Happiness is when you go outside and all is calm. Most times if you have a sick calf, the momma cow is long letting you know!
• • •
I shared some of my calf photos with various organizations that always are looking for photos to promote agriculture.
One was posted but, alas, one of the comments was “poor thing will likely be tortured!”
It is unfortunate that we continue to be so misunderstood. My comment in return was “it is in everyone’s best interest that we take the best possible care of our animals.”
As in any industry, there always is a bad apple but we all shouldn’t be judged by this. Having healthy, happy animals and land effects our bottom line.
It is hard to believe that we would work this hard and not care about the well-being of our animals and land.
I found a great quote and posted it on my Twitter account: “Farmers feed your family, then take a second job to feed their own. 60% of farmers must take a second job off-farm to support their family and their farming operation!”
I think what likely bothers me the most is the fact that we don’t stop and think about how great our industry is. Agriculture often is overlooked as an industry, including right here in our own district.
We likely are one of largest local shopping industries around and it is a very exciting time to be in agriculture.
Maddie and Marlee talk about growing up and being involved with agriculture—but for many years we discouraged our kids from doing this because of the hard work and little pay.
We are starting to change our view on this, however, because people are starting to appreciate and realize that we are growing your food and feeding your families, and this is a very satisfying career.

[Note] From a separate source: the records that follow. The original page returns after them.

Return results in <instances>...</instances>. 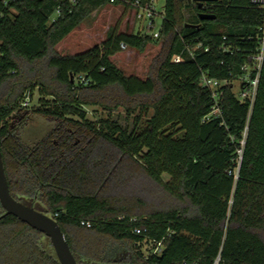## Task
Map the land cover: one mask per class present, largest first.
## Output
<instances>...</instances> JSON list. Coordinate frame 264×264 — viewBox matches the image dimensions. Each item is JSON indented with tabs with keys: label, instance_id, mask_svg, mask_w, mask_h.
Returning a JSON list of instances; mask_svg holds the SVG:
<instances>
[{
	"label": "trees",
	"instance_id": "1",
	"mask_svg": "<svg viewBox=\"0 0 264 264\" xmlns=\"http://www.w3.org/2000/svg\"><path fill=\"white\" fill-rule=\"evenodd\" d=\"M136 1L151 0H0V147L11 193L55 218L84 264H264V63L253 106L229 83L222 116L204 119L214 99L200 84L203 73L237 78L263 11L251 0L201 8L165 0L164 48L146 78L127 75L112 56L123 43L144 51L158 39L148 33H111L76 54L55 50L97 9ZM93 105L138 114L131 126L110 115L92 120ZM37 117L50 127L30 144L23 132ZM163 238L160 253L145 255L144 242ZM0 264L61 263L48 236L6 215Z\"/></svg>",
	"mask_w": 264,
	"mask_h": 264
},
{
	"label": "rangeland",
	"instance_id": "2",
	"mask_svg": "<svg viewBox=\"0 0 264 264\" xmlns=\"http://www.w3.org/2000/svg\"><path fill=\"white\" fill-rule=\"evenodd\" d=\"M165 0H156V9L158 13L164 11ZM190 9H184L186 15ZM138 10L130 3L108 4L94 11L87 19H85L75 30L65 37L55 50L61 54H76L91 48L95 44H102L111 33L134 32L148 33L152 35L159 30L161 25L160 14L155 16L156 25L153 29L147 28L146 17L141 19L138 17ZM165 38L160 36L157 40L148 44L144 51L127 46L121 48L112 60L117 66L124 70L127 75L135 74L142 78H146L156 71L157 59L164 48ZM38 99L37 92L35 99L30 105L36 104ZM89 118L97 120L98 117H106L110 115L113 119L119 121L122 125L131 126L134 122L135 115L129 114L124 108L119 107L112 112L104 109L102 106H87ZM50 125L44 118L37 117L29 121L23 132V139L28 143H33L37 137L42 136ZM168 176H165L167 179ZM149 193L144 194V199H149ZM153 245L146 243L142 245L145 255H149Z\"/></svg>",
	"mask_w": 264,
	"mask_h": 264
},
{
	"label": "built area",
	"instance_id": "3",
	"mask_svg": "<svg viewBox=\"0 0 264 264\" xmlns=\"http://www.w3.org/2000/svg\"><path fill=\"white\" fill-rule=\"evenodd\" d=\"M71 1L75 2L76 0H71ZM251 1L257 4L262 9L263 15H264V0H251ZM134 7L139 11L138 12L139 18L144 19L146 17L148 29H153V27L156 25L155 16L157 14H160L161 24H162V19H163L162 13L163 12L162 13L157 12L156 0H151L150 3L146 5H141L139 1H136L134 3ZM160 27L158 31H155L152 34L154 38L159 37ZM256 39H257L256 48L247 54L246 61L241 66V73L237 76V78H234L235 80L233 81H230L229 79L221 80V79L210 77L207 73L202 74L201 79H200V84L201 86L209 89L212 92V96L214 99L213 108L211 112L204 119H210L213 117L222 116V109L220 106V98H221L220 89L229 83H232V86L236 90L239 100L241 102H249L251 106H253L256 96H257L259 80H260L261 72L263 69V63H264V19H263L262 24L258 28ZM121 47L126 48L127 45L123 43ZM201 47H202V44L200 43L194 48V50L201 48ZM205 50L207 51L208 48H205ZM193 51H192V54H193ZM174 60L176 62H181L183 60V57L182 55H175ZM247 133H248V125H246L243 131V137L240 140V147L237 149V157L235 159L236 165H235V170H234L236 178H238V171L240 169L241 162L243 159V153H244ZM82 224L88 227L91 226L90 222H83ZM144 230L145 229H142L140 227L135 228V232L137 234H142ZM150 243L153 245L152 253L153 254L160 253L162 251V248L164 247L165 238H163L160 241L150 240Z\"/></svg>",
	"mask_w": 264,
	"mask_h": 264
},
{
	"label": "water",
	"instance_id": "4",
	"mask_svg": "<svg viewBox=\"0 0 264 264\" xmlns=\"http://www.w3.org/2000/svg\"><path fill=\"white\" fill-rule=\"evenodd\" d=\"M216 0H187L188 3H197L201 8L206 2ZM201 19H214V14L201 13ZM0 116V127H1ZM0 202L5 209V213L0 215V219L6 215H14L31 227L43 232L50 238L56 255L61 264H84L79 262L68 243L64 231L55 218L46 214L32 205H27L13 196L10 190L3 154L0 147ZM117 264H143V263H117Z\"/></svg>",
	"mask_w": 264,
	"mask_h": 264
}]
</instances>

I shared this with my brother the other day:
•three jobs exist for every agriculture graduate with a bachelor’s degree;
•more than one-third of surveyed agriculture companies reported difficulty in finding qualified candidates;
•it’s projected that 38 percent of jobs in Canadian agriculture, in a variety of fields, will be unfilled; and
•StatsCan predicts there will be a shortage of workers to fill the available opportunities in most agriculture sectors.
In Life Sciences (such as product inspectors, and landscape and horticulture technicians), there are expected to be 18,000 jobs available but with only 15,000 professionals to fill them.
Closer to the farm, there are expected to be 90,000 roles available for contractors, operators, and supervisors in agriculture, horticulture, and aquaculture—and only 56,000 professionals to fill them.